Number theory problem - show $N$ is a square when...
I read about this problem back in secondary school and never came close to producing a proof. It has bugged me ever since. I suspect I'm not familiar enough with number theory tricks and so forth to solve it (as well as not being clever enough).
The question is, prove that when N is a whole number it is also a perfect square, where
$$N = 2 + 2\sqrt{12n^2 + 1}$$
so, for example, $N = 16$ when $n = 2$.
Cheers
P.S. this is the first time I have used this site so apologies in advance for defying standard conventions.
Solution 1:
Hint: Pell's equation, since $ 12n^2 + 1 = m^2 $ allows you to classify the values.
Sorry but I don't know any other approach, if you are not familiar with this number theory trick.
Observe that in order of $N$ to be an integer, $12n^2 + 1$ must be the square of a rational number. Since it is an integer, hence it must be a perfect square. Thus we have the Pell's equation of the form $m^2 - 12n^2 = 1 $.
We can check that $7^2- 12 \times 2^2=1$ is an initial solution. From the theory of Pell's equation, we know that the solutions have the form $$m_i + \sqrt{12} n_i = (7 + 2\sqrt{12})^i = ( 2 + \sqrt{3})^{2i}.$$
Hence,
$$2 + 2 m_i = 2 + (2+\sqrt{3})^{2i} + (2-\sqrt{3})^{2i} = [(2 +\sqrt{3})^i + (2-\sqrt{3})^i]^2. $$
It is now obvious that the expression in the brackets is an integer, hence $2+2m_i$ is a perfect square.

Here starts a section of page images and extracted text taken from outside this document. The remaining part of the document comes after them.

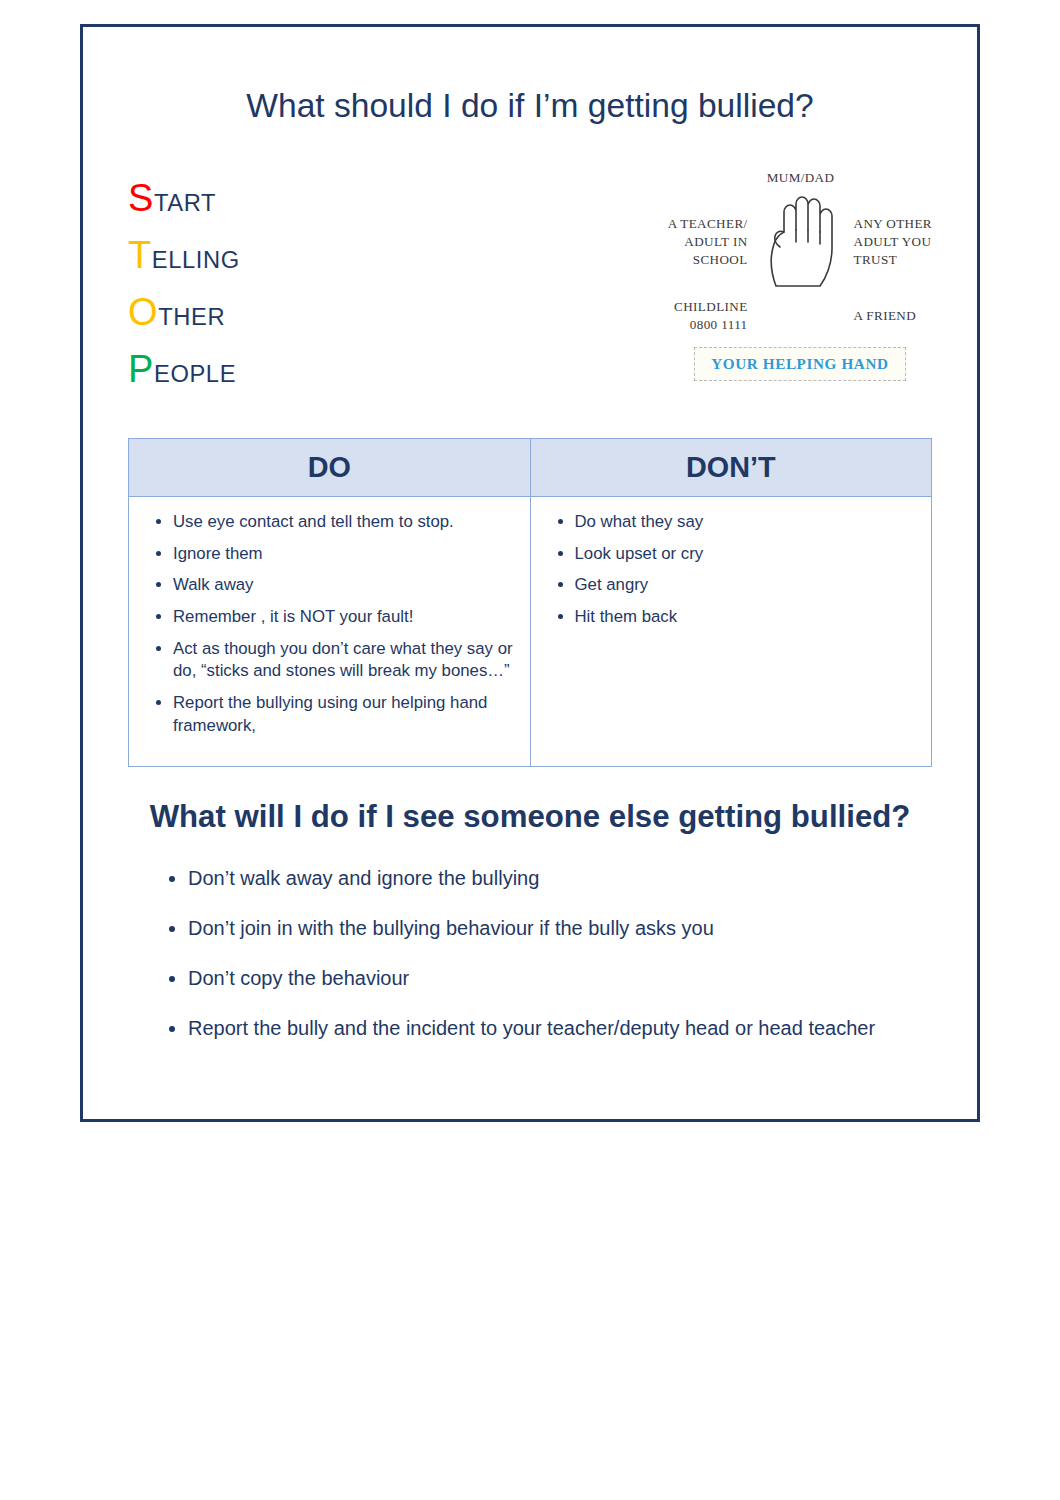What should I do if I’m getting bullied?
START
TELLING
OTHER
PEOPLE
Mum/Dad
A teacher/
adult in
school
Any other
adult you
trust
Childline
0800 1111
A friend
Your Helping Hand
| DO | DON’T |
| --- | --- |
| Use eye contact and tell them to stop. Ignore them Walk away Remember , it is NOT your fault! Act as though you don’t care what they say or do, “sticks and stones will break my bones…” Report the bullying using our helping hand framework, | Do what they say Look upset or cry Get angry Hit them back |
What will I do if I see someone else getting bullied?
Don’t walk away and ignore the bullying
Don’t join in with the bullying behaviour if the bully asks you
Don’t copy the behaviour
Report the bully and the incident to your teacher/deputy head or head teacher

To motivate Yoni's observation that "The largest prime factor of $n$ and $N$ are the same", observe that
$$n_i = \frac{ (2+\sqrt{3})^{2i} - (2-\sqrt{3})^{2i} } {\sqrt{12} } = N_i \frac{ (2+\sqrt{3})^{i} - (2-\sqrt{3})^{i}}{\sqrt{12} }$$
The second term on the right is an integer that is much smaller than $N_i$.